Xbox Live: Retarded Edition

On March 25, 2008, in Games, by psu

I remember a couple of months ago I got a little notice from Amazon.com when I visited the web site saying that the credit card information I had given them was about to expire, and that I should go to my account page and fix it. So I went to my account page and fixed it.

Apparently the same thing happened at Xbox Live. Because Microsoft is going to crush all comers in the online service sweepstakes, you would think that they’d have a similarly streamlined scheme for dealing with this issue. Of course, if you think this, you will find yourself at home at 9pm on the phone with some Indian guy who really doesn’t give a shit. This is because Microsoft customer service is retarded.

Let me go over all the mistakes Microsoft has made here, one by one.

Mistake 1: No warning

Every time I turn on the Xbox, it calls up the Xbox Live mothership and logs me in. Presumably, it also downloads a bunch of account information at this time. Yet, I never got one message warning me that I’d have to update my credit card info or lose my access in the last three or four months. Not one. Never. They hold my TV hostage while I watch the little “you just logged in” spinning lightshow of death for 45 seconds and they tell me nothing until my account is already suspended. This is because they are retarded.

Mistake 2: Conflicting User Interface Messages

Here is what happened when I tried to fix my accont from my console. I would tell the console to login. It would fail and give me a message about how my account was suspended. It would ask if I wanted to go to the account management page to fix it. I would say “sure, go to the account management page and fix it.” The account management user interface would appear for 10 seconds and then immediately disappear. I would try to login again. This time I would get no error message. I open up the profile editor and try to get into the account settings. It tells me I have to be logged in to Xbox Live. I try to login, and again it does not fail, but apparently does not succeed either.

Is my account suspended?

Am I logged in or not?

Is there any other way to the account management interface?

For grins, I try to get to the account settings page at Xbox.com and it says the that the page doesn’t exist.

Nowhere in this space age online service is there a single screen telling me what is wrong and allowing me to fix it.

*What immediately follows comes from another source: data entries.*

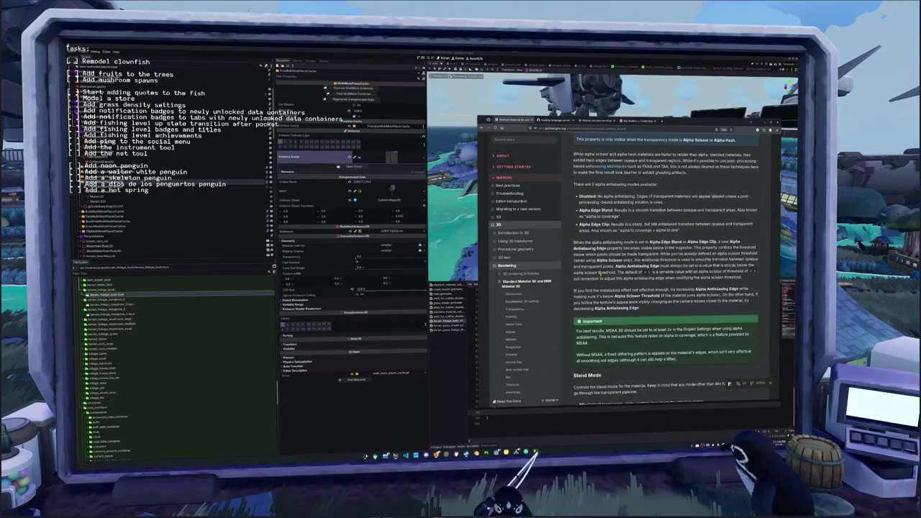
{"action": "scroll", "coordinate": [599, 274], "scroll_direction": "up", "scroll_amount": 8}
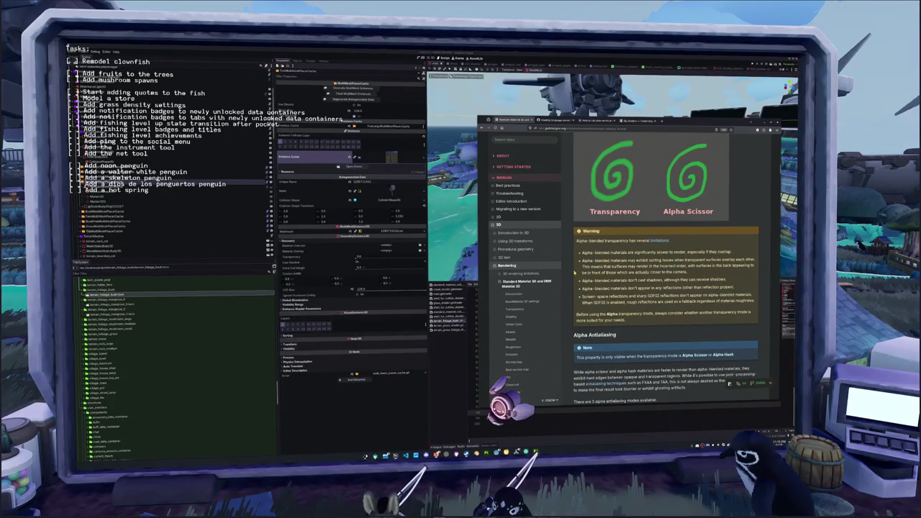
{"action": "scroll", "coordinate": [575, 272], "scroll_direction": "up", "scroll_amount": 2}
{"action": "scroll", "coordinate": [573, 275], "scroll_direction": "up", "scroll_amount": 1}
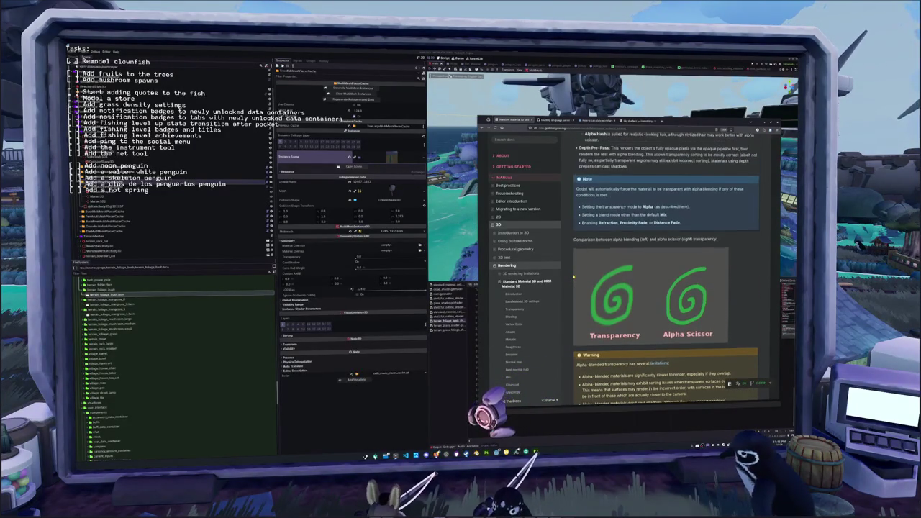
{"action": "scroll", "coordinate": [573, 275], "scroll_direction": "down", "scroll_amount": 1}
{"action": "scroll", "coordinate": [573, 276], "scroll_direction": "down", "scroll_amount": 2}
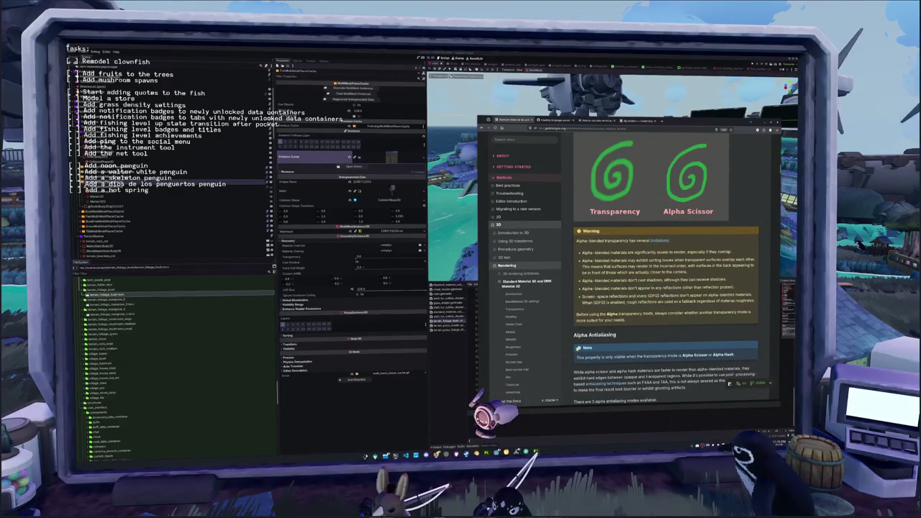
{"action": "scroll", "coordinate": [573, 333], "scroll_direction": "up", "scroll_amount": 3}
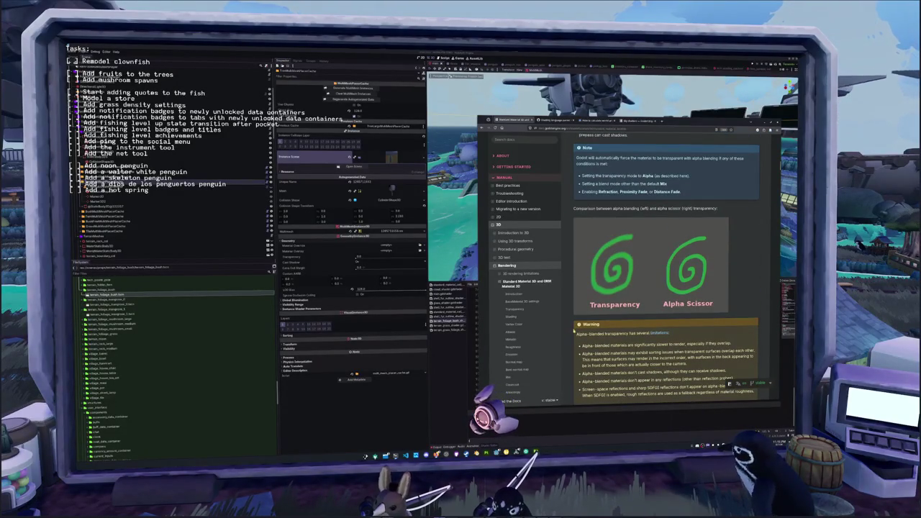
{"action": "scroll", "coordinate": [574, 310], "scroll_direction": "up", "scroll_amount": 2}
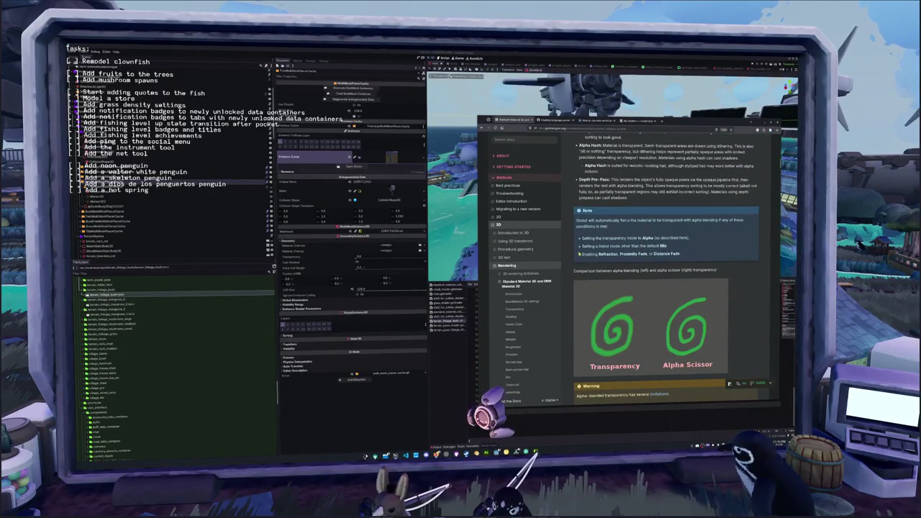
{"action": "scroll", "coordinate": [571, 247], "scroll_direction": "up", "scroll_amount": 2}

This is because the interface is retarded.

Mistake 3: No Backup Authentication

The Xbox Live account is primarily hooked up to my credit card number. I understand this. It makes sense. But, I also have a login and password on the Xbox.com web site and gamertag info on my console hooked up to this authorization information. Unfortunately, neither of these cookies allows you to manipulate suspended account information. Once the credit card authorization goes bad, you are basically dead in the water for convenient online account management. There is no other way to gain access to the account. Even though Microsoft has arranged for you to hook up multiple pieces of identity information to your Xbox Live presence, none of it does you any good if the primary key goes away. Thus, we are left with the final failure of the system (since it is retarded).

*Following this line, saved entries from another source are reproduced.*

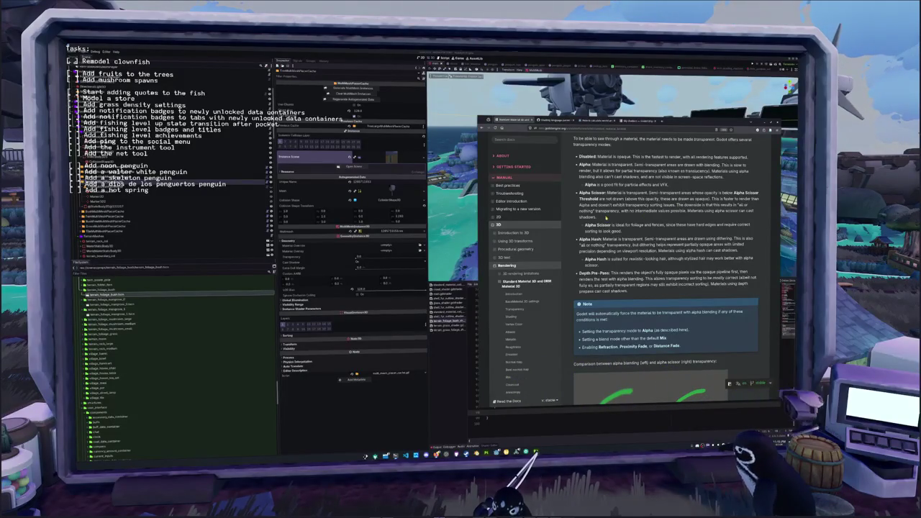
{"action": "key", "text": "alt+Tab"}
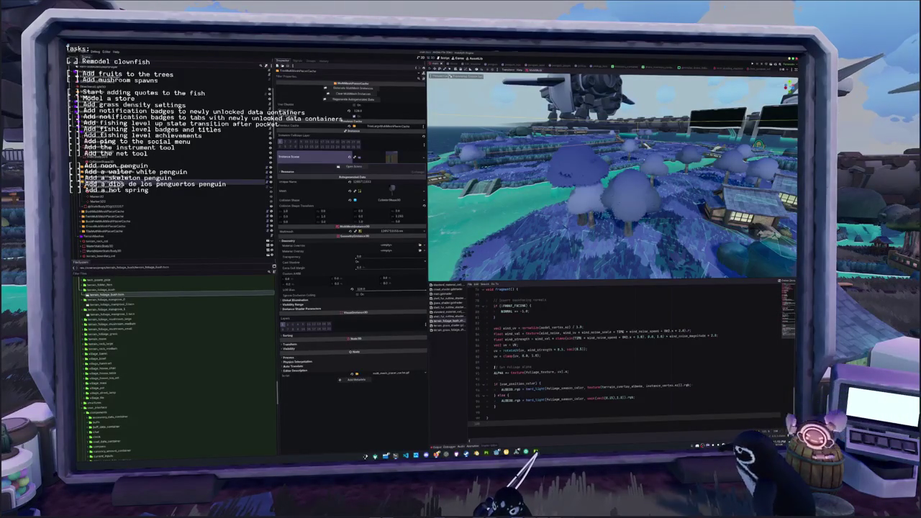
Add an ALPHA_SCISSOR_THRESHOLD = 0.5 line below the ALPHA assignment.
{"action": "scroll", "coordinate": [496, 365], "scroll_direction": "up", "scroll_amount": 1}
{"action": "left_click", "coordinate": [496, 406]}
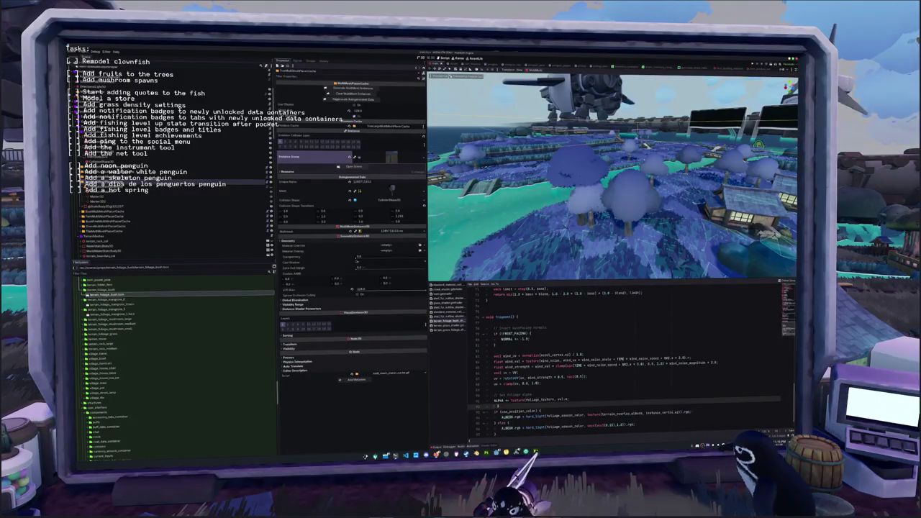
{"action": "key", "text": "Return"}
{"action": "type", "text": "ALPHA"}
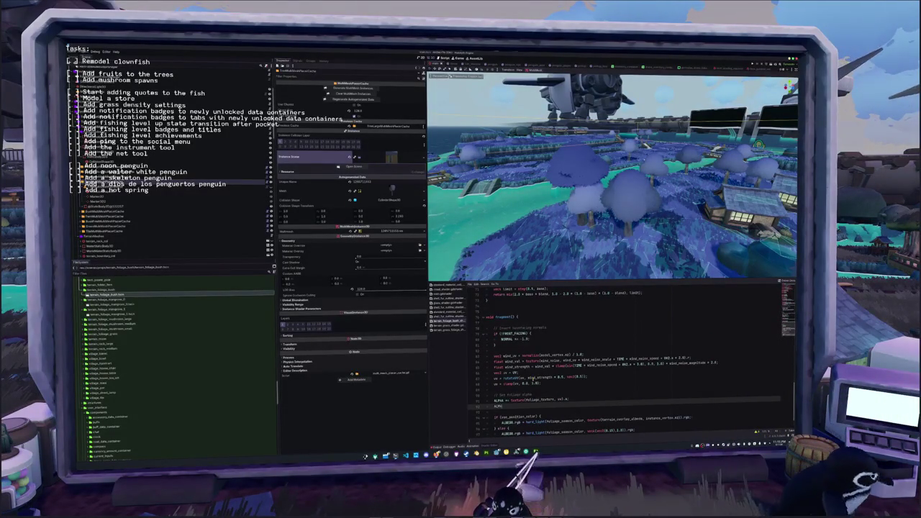
{"action": "type", "text": "_SCISSOR_THRESHOLD = 0.5"}
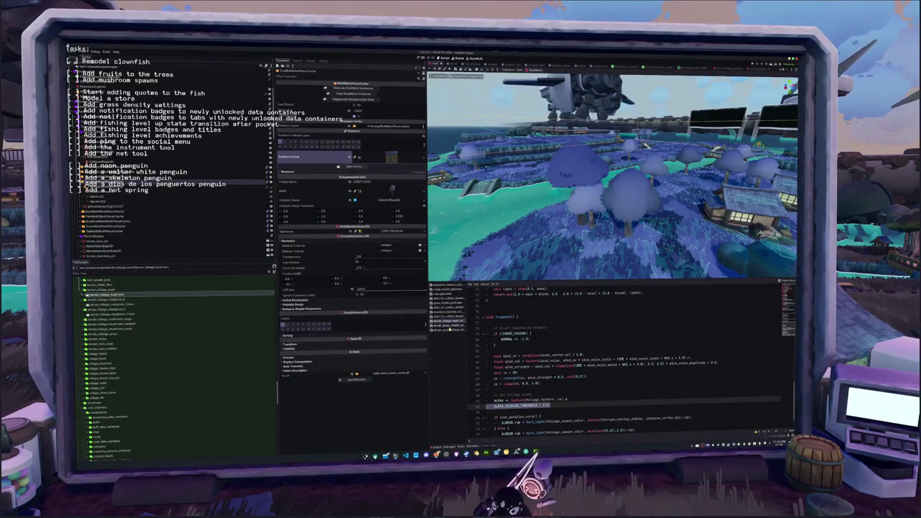
Uncomment the threshold in the other foliage shader and copy its view-space NORMAL line for terrain_foliage_bush.
{"action": "left_click", "coordinate": [463, 330]}
{"action": "key", "text": "ctrl+k"}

Mistake 4: If I have to Call You on the Phone You Have Failed

The fundamental theorem of online commerce is that I should never have to call you on the phone. Aside from tracking packages, this is the most important role that the Internet plays: phone avoidance.

But since they failed so horribly, I had to call Microsoft on the phone and spend 20 minutes talking to a completely apathetic Indian man so that he could go to some internal user interface and type in my credit card number for me. This brings the total time I have spent on the phone with Microsoft in the past 12 months to about 150 minutes, which is about 145 minutes too many.

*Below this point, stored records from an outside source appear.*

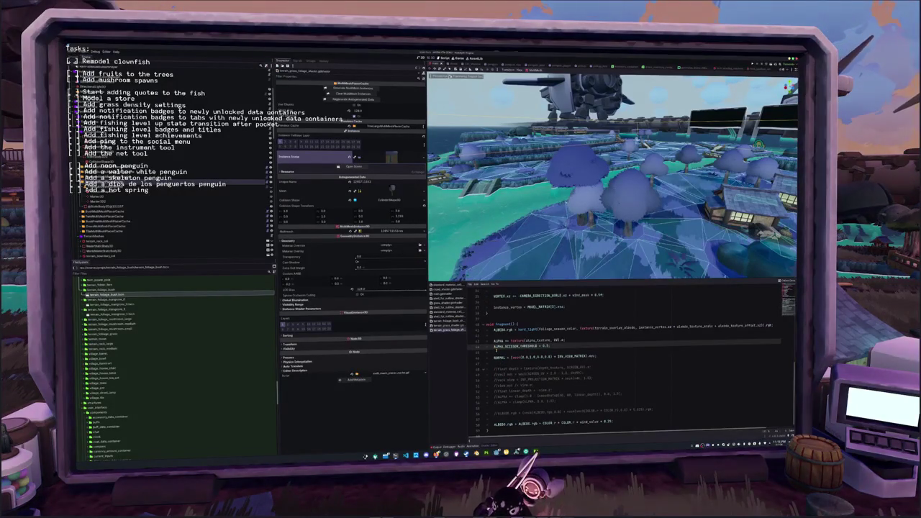
{"action": "left_click", "coordinate": [495, 352]}
{"action": "left_click_drag", "start_coordinate": [495, 356], "coordinate": [602, 354]}
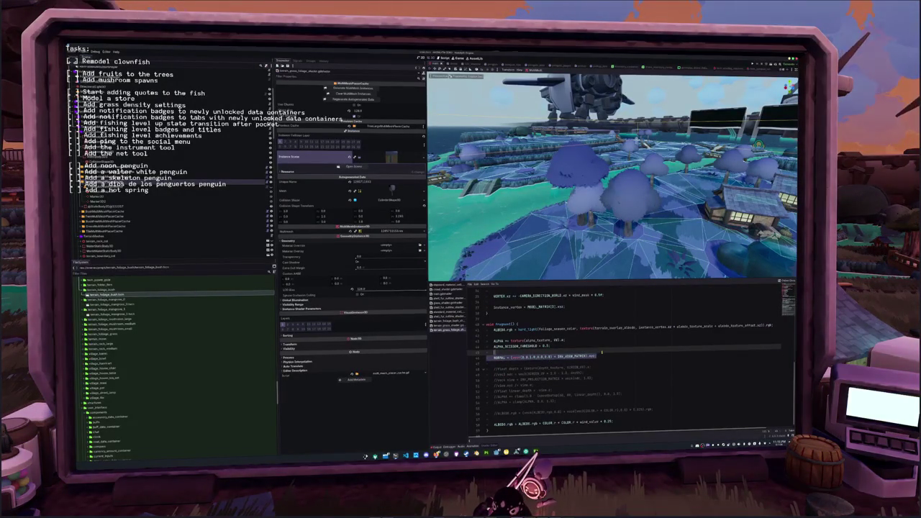
{"action": "left_click", "coordinate": [449, 322]}
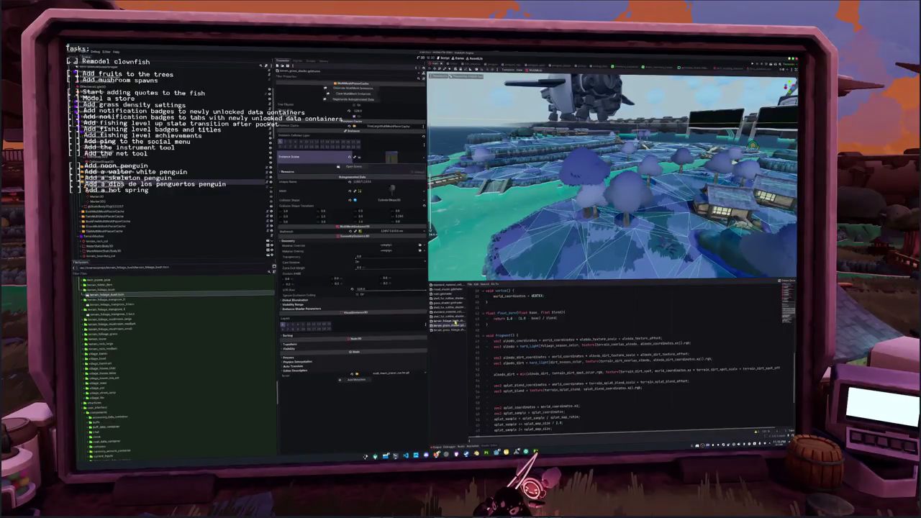
{"action": "scroll", "coordinate": [547, 359], "scroll_direction": "down", "scroll_amount": 1}
{"action": "left_click", "coordinate": [504, 423]}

For a system that is supposed to be the world’s most advanced integrated online gaming experience, this is a failure of monumental proportions. The whole point of putting the service on the network in the first place is that I should never have to actually talk to one of your worthless phone drones. I pay Amazon good money for Amazon prime and I have never had to talk to them on the phone. I expect nothing less from any other for pay online service. The only acceptable level of phone usage is zero. Ok, maybe just above zero.

Sadly, Xbox Live fails at this. Because they are retarded.

Maybe I’ll go play some Halo now.

 

5 Responses to “Xbox Live: Retarded Edition”

  1. Roman Mitz says:

    I found the xbox interface rather clunky when I played with it, and yet people keep telling me this is the most advanced online gaming system available. I just learned that Rock Band for the wii, currently my only new gen gaming system, will be crippled, both for performance reasons and because the wii just isn’t powerful enough.

    So, I suppose I need to buy an xbox, but I really don’t want to do so. Both for these reasons as well as the fact I have no HD setup. Heck, I have an appletv sitting in an unopened box for that reason too. (it was a gift)

  2. Chris says:

    The top secret MS billing page might have helped here. I’ve never used it but people on the internet have said it’s amazingly useful when MS is being obtuse with your card details.

    billing.microsoft.com

    Even if it does do everything you want, it’s still failing because it seems that *no one* knows about the page, not even the call centre staff.

  3. psu says:

    Wow. That page even lets me cancel my xbox live service (apparently) without calling them, which I didn’t think was possible. Which was my next complaint.

    This support page actually does point you there:

    http://support.microsoft.com/kb/819003?sd=xbox

    But I could not find that page without already knowing the URL to search for. So, not so useful.

  4. Trin says:

    ooh my own personal reminder, thanks.